Targeting the seeds of small cell lung cancer

Abstract

The concept of antibody drug conjugates (ADCs), which includes the delivery of cytotoxic drugs to antigen-expressing tumor cells by harnessing the antigen-selectivity of a monoclonal antibody, has the potential to redefine the landscape of translational medicine. With the advent of patient derived xenograft (PDX) models and sophisticated genomic technologies, the identification of a selective antigen can be accurately validated within the appropriate tumor milieu. However, a major biological hurdle in cancer translational medicine is the inherent tumoral heterogeneity, underscoring the importance of targeting the 'right' sub-population of cancer cells. Herein, we review a seminal work highlighting the ability to target a key 'stem-like' cancer sub-population called tumor initiating cells (TICs) using engineered ADCs. While the promise of this approach needs to be validated in the clinical setting, TIC-targeted ADCs offer great hope for circumventing current limitations with conventional ADC therapy.
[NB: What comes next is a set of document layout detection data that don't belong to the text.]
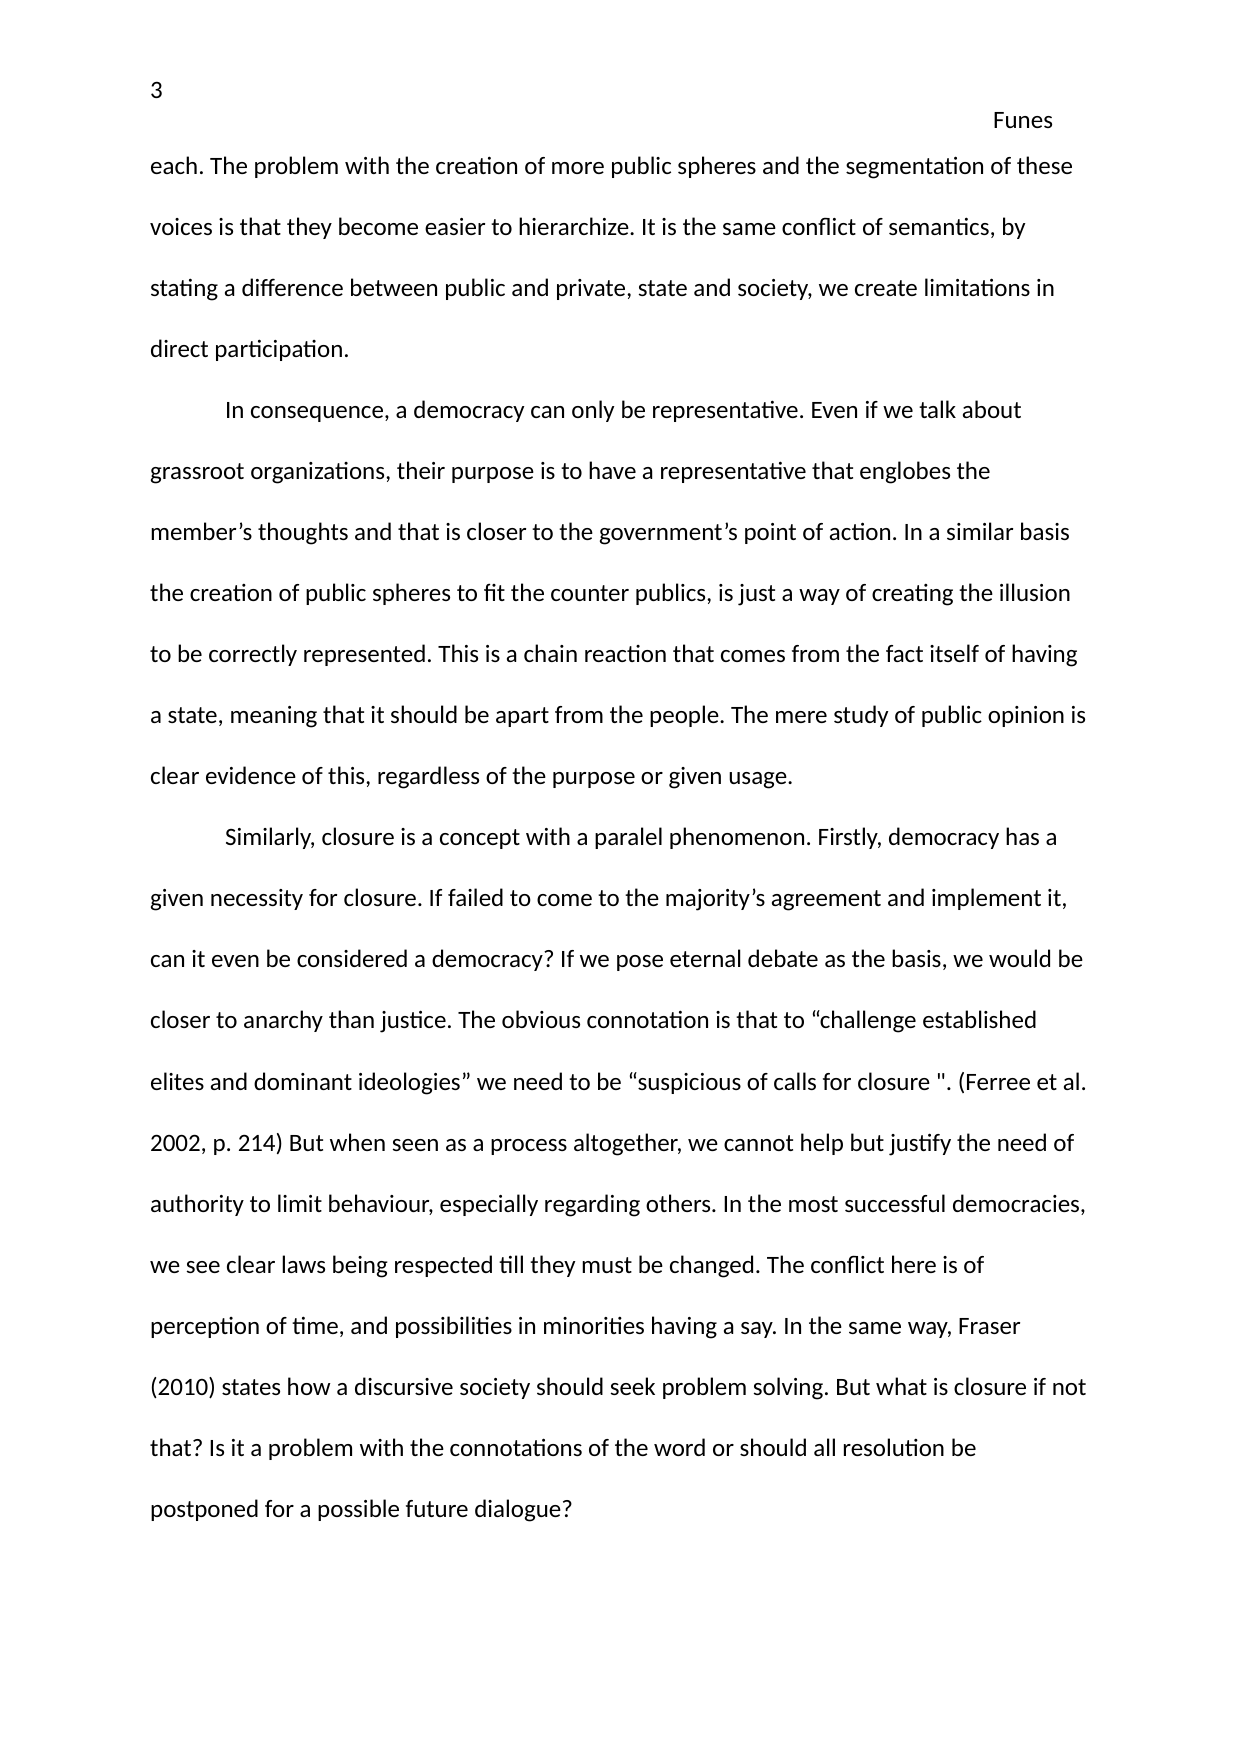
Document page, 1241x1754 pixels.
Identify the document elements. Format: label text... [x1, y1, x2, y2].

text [150, 150, 1090, 364]
text In consequence, a democracy can only be representative. Even if we talk about grassroot organizations, their purpose is to have a representative that englobes the member’s thoughts and that is closer to the government’s point of action. In a similar basis the creation of public spheres to fit the counter publics, is just a way of creating the illusion to be correctly represented. This is a chain reaction that comes from the fact itself of having a state, meaning that it should be apart from the people. The mere study of public opinion is clear evidence of this, regardless of the purpose or given usage. [150, 394, 1090, 791]
text Similarly, closure is a concept with a paralel phenomenon. Firstly, democracy has a given necessity for closure. If failed to come to the majority’s agreement and implement it, can it even be considered a democracy? If we pose eternal debate as the basis, we would be closer to anarchy than justice. The obvious connotation is that to “challenge established elites and dominant ideologies” we need to be “suspicious of calls for closure ". (Ferree et al. 2002, p. 214) But when seen as a process altogether, we cannot help but justify the need of authority to limit behaviour, especially regarding others. In the most successful democracies, we see clear laws being respected till they must be changed. The conflict here is of perception of time, and possibilities in minorities having a say. In the same way, Fraser (2010) states how a discursive society should seek problem solving. But what is closure if not that? Is it a problem with the connotations of the word or should all resolution be postponed for a possible future dialogue? [150, 821, 1090, 1523]
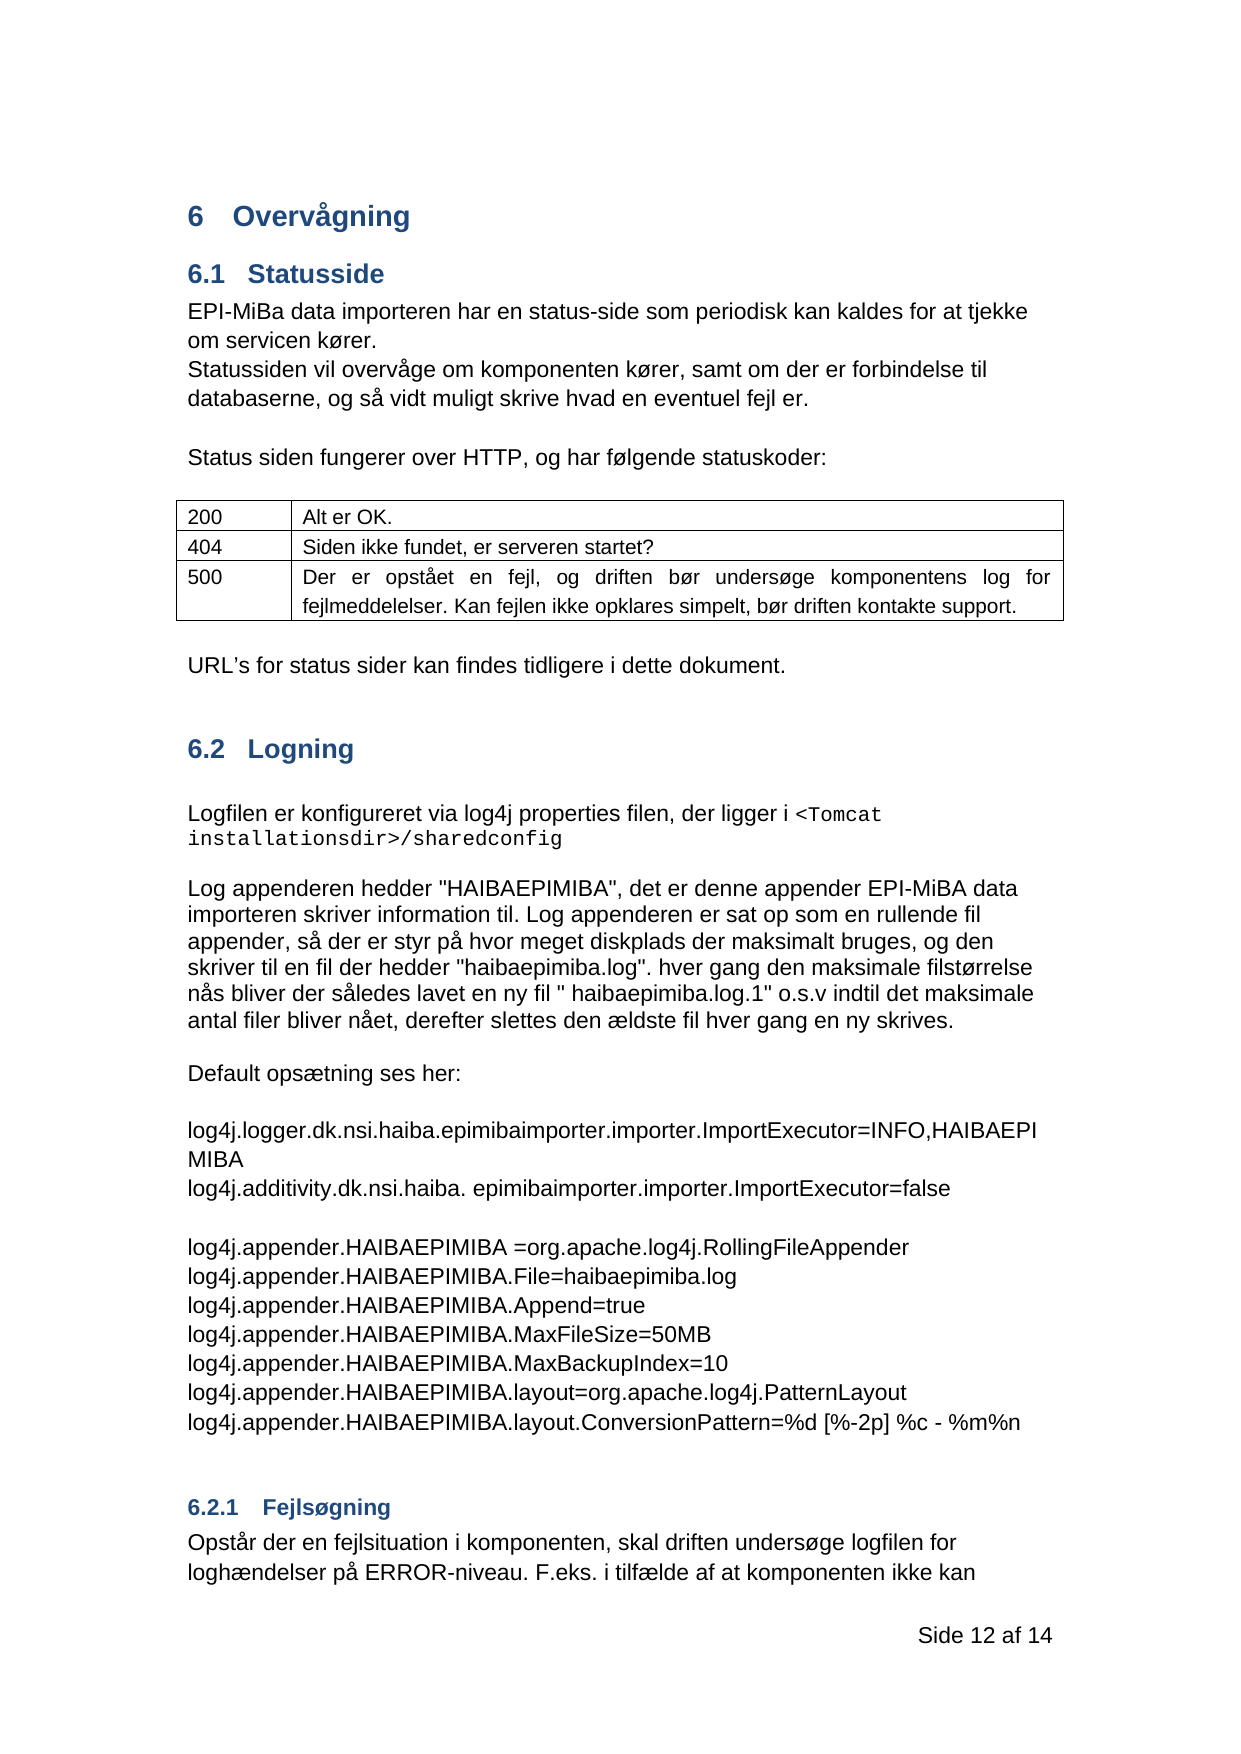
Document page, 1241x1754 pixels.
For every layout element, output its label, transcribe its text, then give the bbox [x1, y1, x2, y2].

Keywords: Antibody drug conjugates (ADCs); cancer; stem cells; tumor initiating cells (TICs).

Figure 1

Cartoon depicting TIC targeting antibody therapies in different malignancies. (A) According to the cancer stem cell hypothesis, standard of care (SOC) chemotherapies debulk the tumor. A small population of ‘stem like’ cells (TICs) repopulates the tumor leading to patient relapse; (B) DLL3 targeted ADC may lead to patient response through either debulking of the tumor mass (1^st line therapy) or more specific targeting of TICs in relapsed patients. The level and percentage of TICs that express DLL3 are yet to be determined.